A fortnight ago, I was invited along to a dinner with John Reid in the private room of a London hotel. It sounded wonderfully conspiratorial, arranged at just a few hours’ notice at a time when speculation about the Labour party leadership was rife. I bounded in to find about a dozen other journalists and the most unwelcome guest of all: an overhead projector at the top of the table. We had been summoned to hear about the Home Office reorganisation he had announced that day.

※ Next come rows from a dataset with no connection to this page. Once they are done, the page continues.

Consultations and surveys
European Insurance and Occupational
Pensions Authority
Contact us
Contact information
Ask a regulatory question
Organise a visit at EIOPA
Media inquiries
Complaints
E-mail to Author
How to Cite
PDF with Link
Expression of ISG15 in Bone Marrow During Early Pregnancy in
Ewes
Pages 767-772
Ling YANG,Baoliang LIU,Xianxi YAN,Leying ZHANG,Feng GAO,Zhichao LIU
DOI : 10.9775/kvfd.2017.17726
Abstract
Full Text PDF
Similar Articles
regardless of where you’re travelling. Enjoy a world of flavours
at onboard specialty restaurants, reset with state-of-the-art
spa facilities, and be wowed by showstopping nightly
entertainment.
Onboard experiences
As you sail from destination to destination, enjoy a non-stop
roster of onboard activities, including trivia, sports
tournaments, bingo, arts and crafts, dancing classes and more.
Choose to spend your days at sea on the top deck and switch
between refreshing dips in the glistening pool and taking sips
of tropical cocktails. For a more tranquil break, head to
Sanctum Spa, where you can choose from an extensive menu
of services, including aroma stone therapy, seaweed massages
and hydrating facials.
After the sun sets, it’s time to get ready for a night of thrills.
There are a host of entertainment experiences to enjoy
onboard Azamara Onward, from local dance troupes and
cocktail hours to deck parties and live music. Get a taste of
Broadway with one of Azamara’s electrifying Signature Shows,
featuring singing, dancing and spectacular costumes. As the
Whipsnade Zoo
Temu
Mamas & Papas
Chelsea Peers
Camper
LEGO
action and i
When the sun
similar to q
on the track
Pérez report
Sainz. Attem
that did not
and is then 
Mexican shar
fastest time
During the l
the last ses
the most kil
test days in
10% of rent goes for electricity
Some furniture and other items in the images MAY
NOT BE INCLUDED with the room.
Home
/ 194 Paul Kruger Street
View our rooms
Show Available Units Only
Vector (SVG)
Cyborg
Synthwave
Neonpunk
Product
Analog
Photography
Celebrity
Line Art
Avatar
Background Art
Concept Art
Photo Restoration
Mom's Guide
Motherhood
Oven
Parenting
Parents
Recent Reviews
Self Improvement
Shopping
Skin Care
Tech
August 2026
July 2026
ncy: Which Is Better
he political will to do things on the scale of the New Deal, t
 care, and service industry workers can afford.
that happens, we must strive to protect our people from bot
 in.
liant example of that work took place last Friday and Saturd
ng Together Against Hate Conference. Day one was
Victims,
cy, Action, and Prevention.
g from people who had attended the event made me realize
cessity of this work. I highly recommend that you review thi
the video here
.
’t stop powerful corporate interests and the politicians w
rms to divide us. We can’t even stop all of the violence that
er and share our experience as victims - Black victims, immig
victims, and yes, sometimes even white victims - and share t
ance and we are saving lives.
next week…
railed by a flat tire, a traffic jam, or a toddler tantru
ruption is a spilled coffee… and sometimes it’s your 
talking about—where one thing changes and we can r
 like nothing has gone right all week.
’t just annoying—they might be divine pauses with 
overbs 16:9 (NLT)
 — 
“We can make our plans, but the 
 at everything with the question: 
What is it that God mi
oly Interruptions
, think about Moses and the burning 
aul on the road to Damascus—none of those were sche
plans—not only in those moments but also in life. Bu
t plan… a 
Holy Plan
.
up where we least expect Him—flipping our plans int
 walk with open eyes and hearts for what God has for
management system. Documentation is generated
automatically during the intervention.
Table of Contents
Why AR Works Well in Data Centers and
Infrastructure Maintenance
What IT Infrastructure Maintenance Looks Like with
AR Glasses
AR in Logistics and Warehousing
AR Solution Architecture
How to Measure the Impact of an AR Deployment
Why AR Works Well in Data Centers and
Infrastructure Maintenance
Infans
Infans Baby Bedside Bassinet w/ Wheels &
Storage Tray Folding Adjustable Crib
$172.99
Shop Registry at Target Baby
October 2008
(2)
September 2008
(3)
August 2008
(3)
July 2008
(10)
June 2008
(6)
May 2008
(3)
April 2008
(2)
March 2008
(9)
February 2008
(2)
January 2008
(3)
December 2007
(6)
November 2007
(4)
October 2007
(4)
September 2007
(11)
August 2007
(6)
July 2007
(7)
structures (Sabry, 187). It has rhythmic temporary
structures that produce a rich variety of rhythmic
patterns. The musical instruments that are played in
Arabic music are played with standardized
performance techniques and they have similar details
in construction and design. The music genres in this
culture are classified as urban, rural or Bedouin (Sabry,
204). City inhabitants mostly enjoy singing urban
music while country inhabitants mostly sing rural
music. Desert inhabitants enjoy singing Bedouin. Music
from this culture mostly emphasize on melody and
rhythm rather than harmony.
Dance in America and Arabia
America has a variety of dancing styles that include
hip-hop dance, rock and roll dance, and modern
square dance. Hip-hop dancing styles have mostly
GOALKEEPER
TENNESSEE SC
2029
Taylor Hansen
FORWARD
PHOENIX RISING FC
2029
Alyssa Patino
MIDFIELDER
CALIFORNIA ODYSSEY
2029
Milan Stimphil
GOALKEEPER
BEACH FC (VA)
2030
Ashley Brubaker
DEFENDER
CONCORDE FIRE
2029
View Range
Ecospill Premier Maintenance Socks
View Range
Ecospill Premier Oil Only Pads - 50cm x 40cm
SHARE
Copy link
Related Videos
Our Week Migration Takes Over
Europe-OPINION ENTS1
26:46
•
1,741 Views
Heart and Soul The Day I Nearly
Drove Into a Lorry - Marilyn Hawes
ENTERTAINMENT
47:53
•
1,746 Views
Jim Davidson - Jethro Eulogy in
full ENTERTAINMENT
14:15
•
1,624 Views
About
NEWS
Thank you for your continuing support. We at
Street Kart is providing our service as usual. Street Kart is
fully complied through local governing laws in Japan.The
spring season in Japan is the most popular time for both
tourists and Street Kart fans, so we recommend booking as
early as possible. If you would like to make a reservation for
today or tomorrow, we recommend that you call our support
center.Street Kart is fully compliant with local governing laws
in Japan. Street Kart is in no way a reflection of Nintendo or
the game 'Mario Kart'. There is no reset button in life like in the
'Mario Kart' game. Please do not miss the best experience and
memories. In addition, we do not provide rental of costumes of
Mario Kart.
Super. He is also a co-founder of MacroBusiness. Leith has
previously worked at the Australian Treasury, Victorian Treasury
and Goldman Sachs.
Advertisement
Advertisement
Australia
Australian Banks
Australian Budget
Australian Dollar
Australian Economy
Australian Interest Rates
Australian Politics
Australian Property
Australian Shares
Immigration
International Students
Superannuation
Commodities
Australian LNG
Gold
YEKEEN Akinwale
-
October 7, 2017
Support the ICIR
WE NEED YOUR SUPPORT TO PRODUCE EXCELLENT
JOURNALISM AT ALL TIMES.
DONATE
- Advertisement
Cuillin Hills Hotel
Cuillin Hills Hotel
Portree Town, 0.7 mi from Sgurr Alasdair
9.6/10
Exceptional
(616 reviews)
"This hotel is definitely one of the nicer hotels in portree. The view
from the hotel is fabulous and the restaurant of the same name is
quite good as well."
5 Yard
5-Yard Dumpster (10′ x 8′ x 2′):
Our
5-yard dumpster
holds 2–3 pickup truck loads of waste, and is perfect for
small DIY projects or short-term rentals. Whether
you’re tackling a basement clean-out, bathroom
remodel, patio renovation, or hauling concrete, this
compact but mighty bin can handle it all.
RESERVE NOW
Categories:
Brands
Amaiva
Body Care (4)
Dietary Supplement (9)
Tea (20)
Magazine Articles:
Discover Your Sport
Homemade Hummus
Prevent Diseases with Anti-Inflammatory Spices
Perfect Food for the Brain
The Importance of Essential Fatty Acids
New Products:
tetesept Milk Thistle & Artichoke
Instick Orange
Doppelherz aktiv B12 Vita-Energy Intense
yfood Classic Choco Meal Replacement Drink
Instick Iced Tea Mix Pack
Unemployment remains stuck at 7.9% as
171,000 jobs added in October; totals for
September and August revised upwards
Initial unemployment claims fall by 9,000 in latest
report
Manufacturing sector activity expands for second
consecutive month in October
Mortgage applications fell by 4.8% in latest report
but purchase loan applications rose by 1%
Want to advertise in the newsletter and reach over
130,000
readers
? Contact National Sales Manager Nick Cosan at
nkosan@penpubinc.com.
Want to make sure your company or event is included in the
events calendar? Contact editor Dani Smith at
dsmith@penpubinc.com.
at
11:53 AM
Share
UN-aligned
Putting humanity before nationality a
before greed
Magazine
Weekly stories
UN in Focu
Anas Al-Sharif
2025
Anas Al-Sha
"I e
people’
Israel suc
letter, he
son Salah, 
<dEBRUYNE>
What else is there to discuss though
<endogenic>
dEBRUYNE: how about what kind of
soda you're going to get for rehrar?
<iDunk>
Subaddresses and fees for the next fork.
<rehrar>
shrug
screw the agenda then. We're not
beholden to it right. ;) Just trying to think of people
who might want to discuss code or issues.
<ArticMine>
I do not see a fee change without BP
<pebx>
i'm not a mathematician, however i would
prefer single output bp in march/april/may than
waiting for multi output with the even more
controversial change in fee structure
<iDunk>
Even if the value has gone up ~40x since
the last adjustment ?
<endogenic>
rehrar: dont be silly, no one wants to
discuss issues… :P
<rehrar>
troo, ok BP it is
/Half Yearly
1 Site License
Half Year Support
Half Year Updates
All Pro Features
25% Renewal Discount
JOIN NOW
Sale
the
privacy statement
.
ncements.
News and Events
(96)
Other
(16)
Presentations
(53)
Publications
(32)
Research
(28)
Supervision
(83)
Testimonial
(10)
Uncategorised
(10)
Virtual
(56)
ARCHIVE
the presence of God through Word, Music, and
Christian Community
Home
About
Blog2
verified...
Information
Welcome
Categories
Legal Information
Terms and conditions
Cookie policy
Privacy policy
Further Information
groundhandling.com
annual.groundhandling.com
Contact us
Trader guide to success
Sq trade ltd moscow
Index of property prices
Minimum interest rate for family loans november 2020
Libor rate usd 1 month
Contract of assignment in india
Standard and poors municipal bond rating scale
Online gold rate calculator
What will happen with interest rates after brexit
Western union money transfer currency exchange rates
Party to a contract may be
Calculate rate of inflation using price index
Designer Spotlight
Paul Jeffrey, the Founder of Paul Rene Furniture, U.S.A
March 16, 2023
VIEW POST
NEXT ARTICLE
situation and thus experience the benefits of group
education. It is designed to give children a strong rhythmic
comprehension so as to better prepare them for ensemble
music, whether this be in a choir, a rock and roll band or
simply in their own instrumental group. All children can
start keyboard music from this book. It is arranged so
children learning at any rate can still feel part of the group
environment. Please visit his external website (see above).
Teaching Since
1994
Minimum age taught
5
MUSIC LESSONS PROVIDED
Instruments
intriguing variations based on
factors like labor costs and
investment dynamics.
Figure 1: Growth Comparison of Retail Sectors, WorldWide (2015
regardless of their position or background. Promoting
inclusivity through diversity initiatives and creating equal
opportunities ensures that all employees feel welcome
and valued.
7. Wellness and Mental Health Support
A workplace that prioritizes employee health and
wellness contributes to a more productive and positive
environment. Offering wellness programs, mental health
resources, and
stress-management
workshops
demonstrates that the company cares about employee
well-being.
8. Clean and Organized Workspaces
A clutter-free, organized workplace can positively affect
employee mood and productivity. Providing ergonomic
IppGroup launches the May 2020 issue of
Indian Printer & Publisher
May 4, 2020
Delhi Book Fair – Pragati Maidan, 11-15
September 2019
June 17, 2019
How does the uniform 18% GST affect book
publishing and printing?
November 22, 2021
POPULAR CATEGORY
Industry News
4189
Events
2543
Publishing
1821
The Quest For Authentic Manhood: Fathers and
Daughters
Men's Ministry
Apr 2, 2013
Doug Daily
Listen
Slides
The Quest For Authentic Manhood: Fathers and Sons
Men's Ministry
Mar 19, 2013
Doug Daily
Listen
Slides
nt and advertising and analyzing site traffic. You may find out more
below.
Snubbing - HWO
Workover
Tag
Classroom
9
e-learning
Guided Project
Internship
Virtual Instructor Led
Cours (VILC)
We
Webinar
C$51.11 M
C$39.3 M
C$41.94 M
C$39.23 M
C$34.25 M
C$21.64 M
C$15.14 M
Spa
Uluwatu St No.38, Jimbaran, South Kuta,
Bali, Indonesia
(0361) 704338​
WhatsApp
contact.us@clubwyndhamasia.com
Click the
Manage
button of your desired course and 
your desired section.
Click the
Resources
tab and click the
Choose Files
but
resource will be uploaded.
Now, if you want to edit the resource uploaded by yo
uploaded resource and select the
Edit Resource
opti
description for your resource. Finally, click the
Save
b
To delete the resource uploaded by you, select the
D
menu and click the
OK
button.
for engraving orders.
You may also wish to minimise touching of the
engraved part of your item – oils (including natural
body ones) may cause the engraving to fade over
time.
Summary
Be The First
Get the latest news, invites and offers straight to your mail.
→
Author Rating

All remarks that night were off the record, as is customary. But it would betray no confidences to say that Mr Reid rather disappointed those who had been hoping for a hint that he was about to knife Gordon Brown. His position in private seemed depressingly similar to his public proclamation that he will not say a thing about the leadership until Tony Blair quits. Yet now once again he is being looked to by those MPs who are increasingly desperate for a challenge to Mr Brown.
His task this time is apparently to put steel into the spine of David Miliband and back him as a leadership candidate. But should the 41-year-old Environment Secretary decide he is too young for a kamikaze mission, has Mr Reid now decided to run himself? Absolutely not, say his aides, he remains in a position of proud indecision. Even so, to the anyone-but-Brown camp, this talk of a challenge — any challenge — is too good not to be true.
The case for a leadership contest has grown even more compelling over the Easter recess. Polls show that Mr Brown is now blamed by most voters for the pensions crisis, with the over-50s (those most likely to vote) particularly resentful.